[Kayla_N]

So i know that the equation for specific rotation is :   alpha/ (l *d), but i dont know how to use it with the questions below. Please help and explain. thanks.

1. Consider a solution that contains 64% R isomer and 36% S isomer. If the observed specific rotation of the mixture is -82.0 degrees, what is the specific rotation of the pure R isomer?
answer: ? deg

2. What observed rotation is expected when a 1.88 M solution of (R)-2-butanol is mixed with an equal volume of a 0.940 M solution of racemic 2-butanol, and the resulting solution is analyzed in a sample container that is 1 dm long? The specific rotation of (R)-2-butanol is -13.9 degrees mL g^(-1) dm^(-1).
answer: ? deg

[cpncoop]

If you know that a 50:50 mixture = 0, and that a 64:36 mixture = -82, you can set up two equations to solve for the answer:

Let x = R isomer, and y = S isomer

0.5x + 0.5y = 0 (eq 1)
0.64x + 0.36y = -82 (eq 2)

solving for x and y in eq 1, we get y = -x
plugging this into equiation 2 we get:

0.64x + -0.36(-x) = -82

Combining the x terms we get:

0.28x = -82

and solving for x gives -292.85, the specific rotation for the R isomer
since y = -x, the rotation for the S isomer is 292.85

 

[Kayla_N]

Thanks for explaining. BTW is number two using the same steps?

[cpncoop]

didn't realize there was a number 2.... For this one, you would have:

x = R isomer, y= S isomer

Let's assume we use 1 L of each solution.  For the racemic solution, we'd have:

.47 moles of R, and .47 moles of S (.94 moles total)
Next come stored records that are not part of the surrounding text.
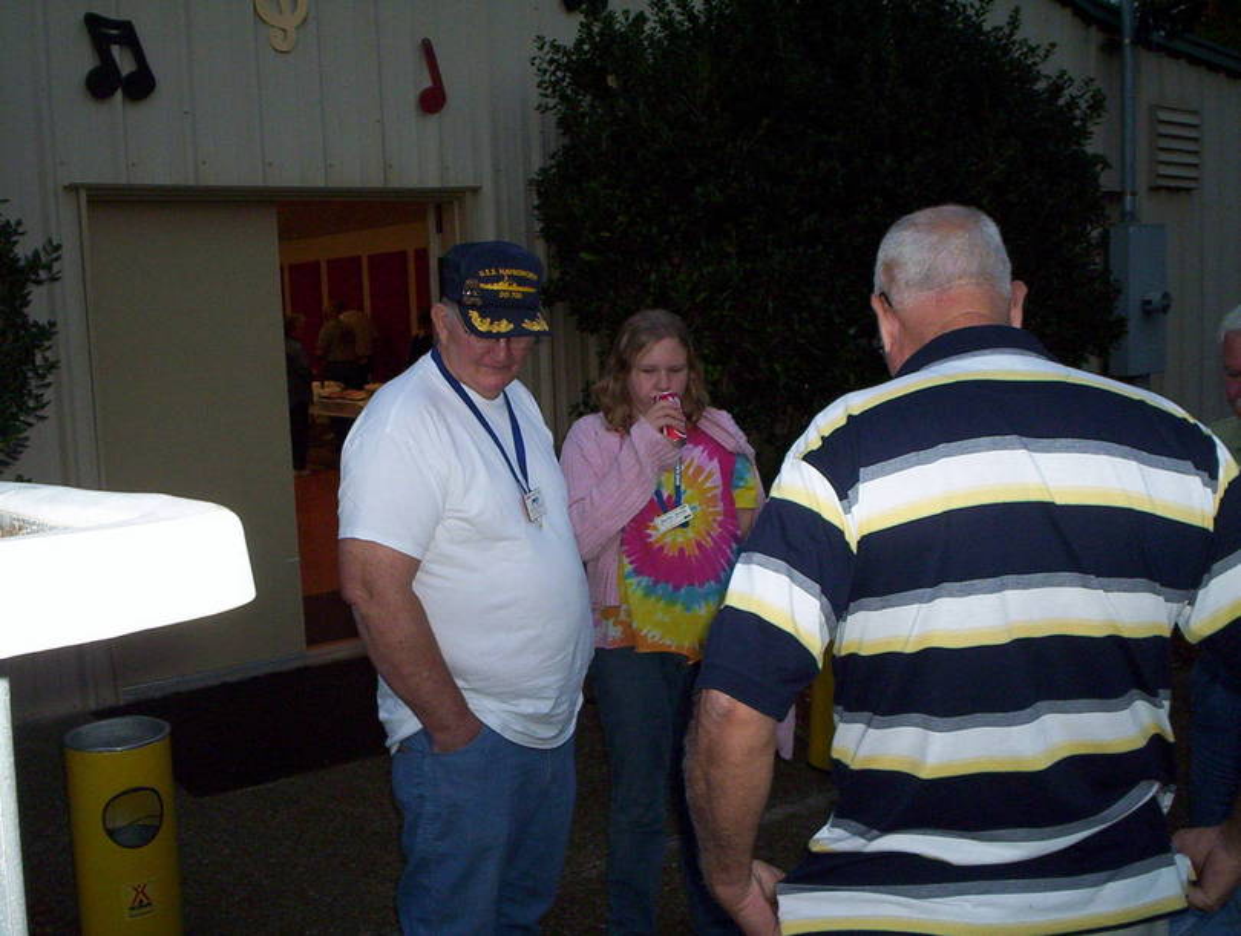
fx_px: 1365
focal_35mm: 38
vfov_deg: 37.8
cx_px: 620
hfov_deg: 48.9
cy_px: 468
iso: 140
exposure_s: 1/60
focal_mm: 4.99
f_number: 4.5
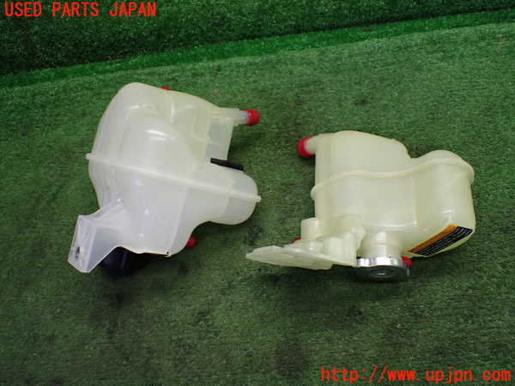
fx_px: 446
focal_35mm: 30
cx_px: 258
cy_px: 193
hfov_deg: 60.0
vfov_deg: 46.8
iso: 400
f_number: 2.3
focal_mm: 5.4
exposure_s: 1/125
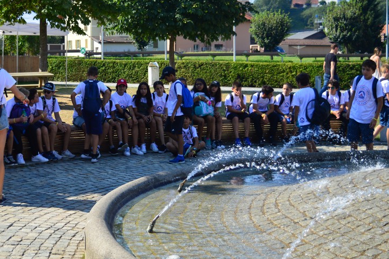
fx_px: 709
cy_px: 95
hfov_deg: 30.5
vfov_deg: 20.6
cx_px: 134
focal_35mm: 66
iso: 100
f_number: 4.2
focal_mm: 31
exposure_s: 1/500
For the other solution, we'd only have

1.88 moles of the R isomer.

In total, we have 2.35 moles of R, and 0.47 moles of S.  From this point on, you should be able to find the answer using a similar approach to what we described before (i.e. you know the rotation for the pure material, you know the rotation for a 50:50 mixture, so you should be able to calculate the rotation for this specific percentage).

Let me know if this works,